Power9 To The People
December 5, 2017 Timothy Prickett Morgan
The server race is really afoot now that IBM has finally gotten off the starting blocks with its first Power9 system, based on its “Nimbus” variant of that processor and turbocharged with the latest “Volta” Tesla GPU accelerators from Nvidia and EDR InfiniBand networks from Mellanox Technologies.
The machine launched today, known variously by the code-name “Witherspoon” or “Newell,” is the building block of the CORAL systems being deployed by the US Department of Energy – “Summit” at Oak Ridge National Laboratory and “Sierra” at Lawrence Livermore National Laboratory. But more importantly, the Witherspoon system represents a new foundation for IBM’s Power Systems business and its fundamental belief that it can engineer a better system than Intel or AMD can. With help from its OpenPower partners, of course.
This machine will be the test of that idea, and the uptake of this system for traditional HPC simulation and modeling workloads as well as the newcomers machine learning and accelerated databases – all of which are dependent on the massively parallel processing and strong node scaling of GPUs – will by and large determine the future of the Power Systems division at IBM.
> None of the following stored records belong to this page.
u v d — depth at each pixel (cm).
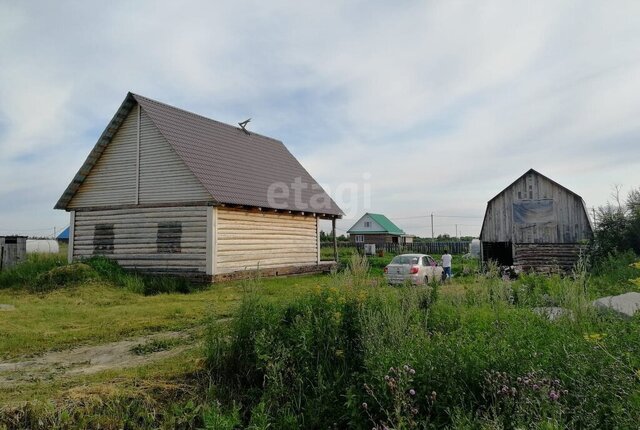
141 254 1792
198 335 842
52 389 534
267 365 539
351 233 7075
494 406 378
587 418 341
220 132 2244
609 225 2006
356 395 451
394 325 569
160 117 1891
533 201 2311
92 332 872
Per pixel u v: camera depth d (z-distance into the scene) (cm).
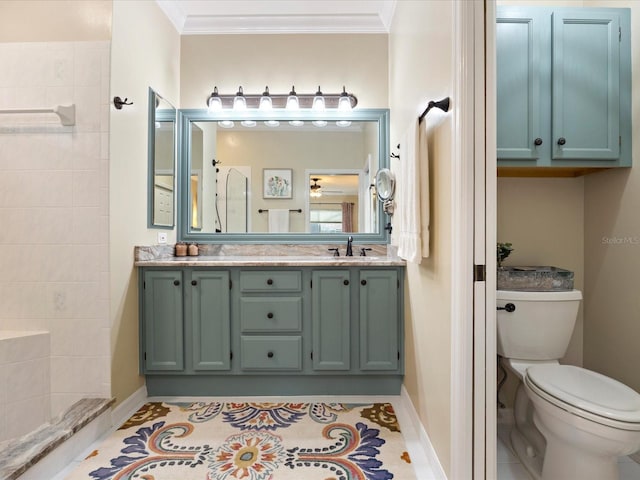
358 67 265
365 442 164
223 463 148
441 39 139
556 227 193
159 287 205
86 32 180
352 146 267
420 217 152
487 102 119
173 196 254
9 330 179
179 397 211
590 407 118
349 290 207
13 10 183
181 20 257
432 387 151
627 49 166
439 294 142
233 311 208
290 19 260
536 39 166
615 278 172
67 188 179
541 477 140
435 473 142
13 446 139
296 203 267
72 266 179
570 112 167
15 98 181
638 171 162
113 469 145
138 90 207
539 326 161
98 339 179
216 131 268
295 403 203
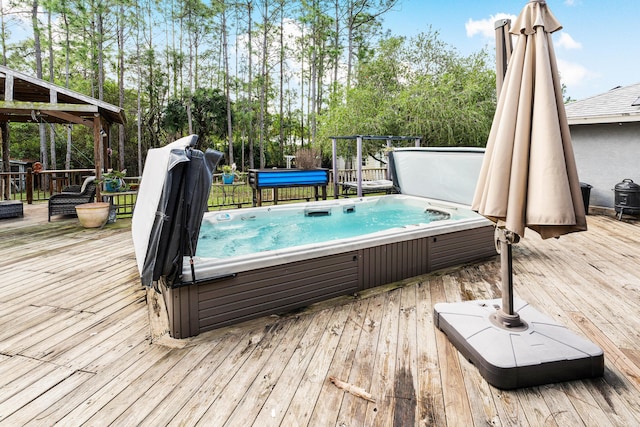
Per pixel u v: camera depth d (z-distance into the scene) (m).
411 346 2.30
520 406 1.74
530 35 1.79
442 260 3.90
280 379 1.95
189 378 1.96
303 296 2.93
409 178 6.53
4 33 14.33
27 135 16.94
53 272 3.72
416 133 11.19
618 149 7.34
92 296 3.10
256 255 2.71
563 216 1.59
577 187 1.68
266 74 20.44
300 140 25.75
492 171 1.84
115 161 18.39
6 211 6.68
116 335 2.43
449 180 5.77
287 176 7.43
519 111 1.76
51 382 1.91
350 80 16.70
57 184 9.92
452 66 13.73
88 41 14.63
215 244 4.71
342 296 3.15
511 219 1.74
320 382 1.93
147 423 1.62
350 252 3.17
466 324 2.29
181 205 2.26
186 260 2.56
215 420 1.64
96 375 1.98
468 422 1.63
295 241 4.97
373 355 2.20
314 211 6.00
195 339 2.40
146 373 2.00
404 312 2.82
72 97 6.48
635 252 4.56
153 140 19.44
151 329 2.52
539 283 3.46
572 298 3.09
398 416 1.67
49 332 2.46
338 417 1.66
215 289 2.51
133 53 17.58
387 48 14.20
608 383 1.92
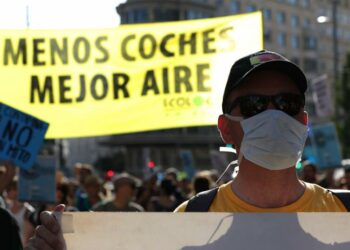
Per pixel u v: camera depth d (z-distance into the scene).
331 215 1.92
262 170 2.04
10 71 5.24
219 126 2.19
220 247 1.92
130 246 1.93
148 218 1.94
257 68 2.00
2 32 5.26
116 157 70.75
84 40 5.25
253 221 1.93
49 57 5.24
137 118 5.20
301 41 77.69
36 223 5.87
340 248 1.91
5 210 3.54
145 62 5.23
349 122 36.84
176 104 5.18
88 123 5.18
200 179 7.49
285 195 2.05
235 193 2.10
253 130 2.01
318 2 80.69
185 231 1.94
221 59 5.17
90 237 1.91
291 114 2.05
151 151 65.56
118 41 5.26
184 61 5.22
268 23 73.19
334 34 32.62
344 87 37.78
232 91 2.10
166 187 8.23
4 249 3.45
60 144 34.47
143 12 61.62
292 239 1.92
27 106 5.22
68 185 7.36
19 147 5.02
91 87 5.22
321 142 9.80
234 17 5.18
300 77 2.04
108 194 10.12
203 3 64.31
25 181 5.80
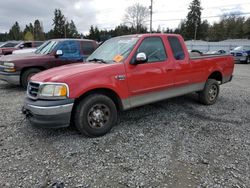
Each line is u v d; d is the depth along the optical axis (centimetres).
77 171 339
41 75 443
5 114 578
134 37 511
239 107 646
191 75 586
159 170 341
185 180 319
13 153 388
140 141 431
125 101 469
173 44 550
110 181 317
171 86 543
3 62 868
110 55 506
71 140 434
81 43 970
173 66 538
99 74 433
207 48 4241
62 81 405
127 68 465
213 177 324
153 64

When Big Blue sold off its System x X86 server division back in early 2014, this was the day that IBM was planning for. And the big bet is that the combination of strong serial compute, as embodied in the Power9 chip, plus strong parallel compute, embodied in the Volta GPUs, plus very tight coupling of CPUs and GPUs through the 25 Gb/sec bi-directional signaling in the NVLink 2.0 interconnect, plus the addition of “Bluelink” 25 Gb/sec signaling for OpenCAPI interconnects to persistent memory and other accelerators such as Xilinx FPGAs, plus PCI-Express 4.0 peripheral links (16 Gb/sec both ways, with enhanced CAPI 2.0 support), plus cache coherence across all of these memories in these devices over these various in-node interconnects will present the biggest, baddest, most flexible, and most efficient node that anyone can field. And, with today’s 100 Gb/sec EDR InfiniBand and next year’s 200 Gb/sec HDR InfiniBand, it will be possible to build – as the US government is doing with Summit and Sierra – very powerful systems with dozens to hundreds of petaflops with a modest amount of MPI scaling across the external network.
If this doesn’t work for IBM, if this doesn’t give Big Blue a chance to really capture a bigger slice of HPC and take some aggressive share in machine learning and accelerated databases, it is hard to imagine what could.
Lifting The Hood On The AC922
We have talked for years about the architecture of the Power9 processors, the benefits of NVLink and OpenCAPI, the transformative nature of the coherency IBM is offering within a node that Intel and AMD do not yet offer, and IBM’s commitment to accelerated computing tuned with different devices for diverse workloads. Now, finally, we can take a look under the hood at the internals of the Witherspoon system.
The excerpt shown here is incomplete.